■ Task requirements
How many lines of the records hold the string "sénégalais"? Reply with the number alone.
*** Opening of Extracted information ***
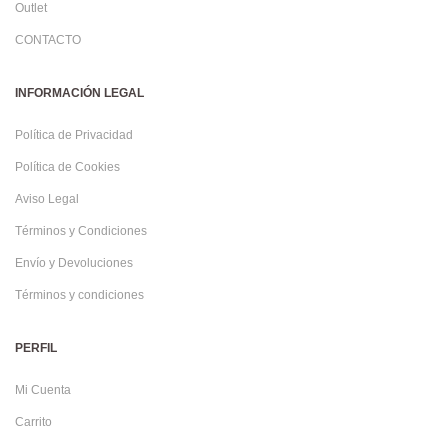
Outlet
CONTACTO
INFORMACIÓN LEGAL
Política de Privacidad
Política de Cookies
Aviso Legal
Términos y Condiciones
Envío y Devoluciones
Términos y condiciones
PERFIL
Mi Cuenta
Carrito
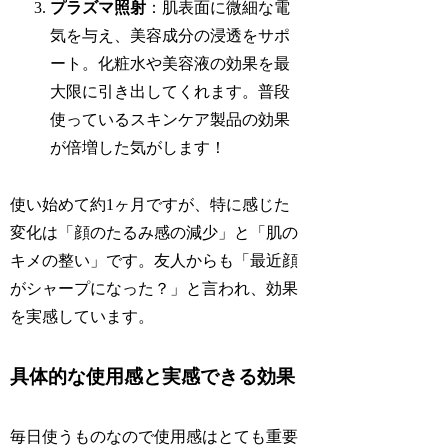
プラズマ照射
：肌表面に微細な電
気を与え、美容成分の浸透をサポ
ート。化粧水や美容液の効果を最
大限に引き出してくれます。普段
使っているスキンケア製品の効果
が倍増した気がします！
使い始めて約1ヶ月ですが、特に感じた
変化は「顔のたるみ感の減少」と「肌の
キメの整い」です。友人からも「最近顔
がシャープになった？」と言われ、効果
を実感しています。
具体的な使用感と実感できる効果
毎日使うものなので使用感はとても重要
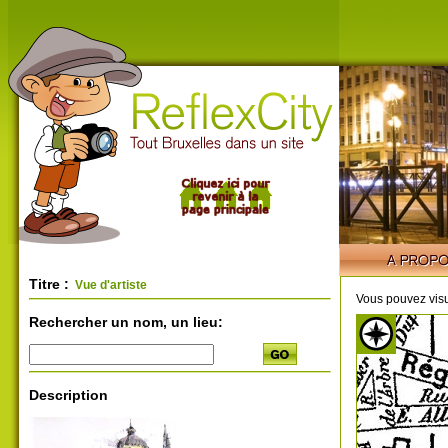
Titre :
Vue d'artiste
Vous pouvez visu
Rechercher un nom, un lieu:
Description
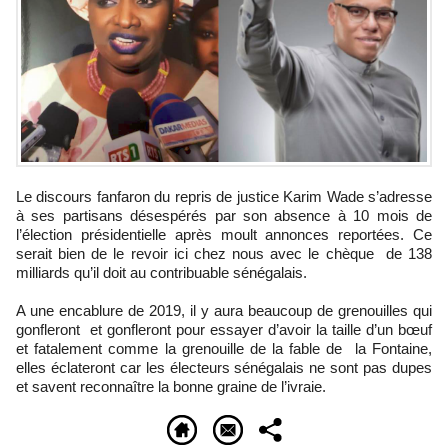
Le discours fanfaron du repris de justice Karim Wade s’adresse
à ses partisans désespérés par son absence à 10 mois de
l’élection présidentielle après moult annonces reportées. Ce
serait bien de le revoir ici chez nous avec le chèque de 138
milliards qu’il doit au contribuable sénégalais.
A une encablure de 2019, il y aura beaucoup de grenouilles qui
gonfleront et gonfleront pour essayer d’avoir la taille d’un bœuf
et fatalement comme la grenouille de la fable de la Fontaine,
elles éclateront car les électeurs sénégalais ne sont pas dupes
et savent reconnaître la bonne graine de l’ivraie.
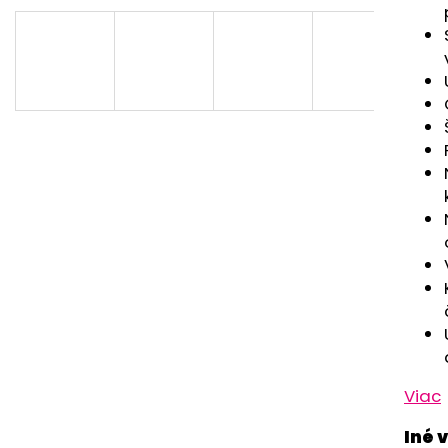
CHRBÁT ANGEL - OUTLAST® - KRÉMOVÁ
PSÍKOVIA
FARMA
€33,57
€54,58
Viac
*** Close of Extracted information ***
■ Response to the exercise
2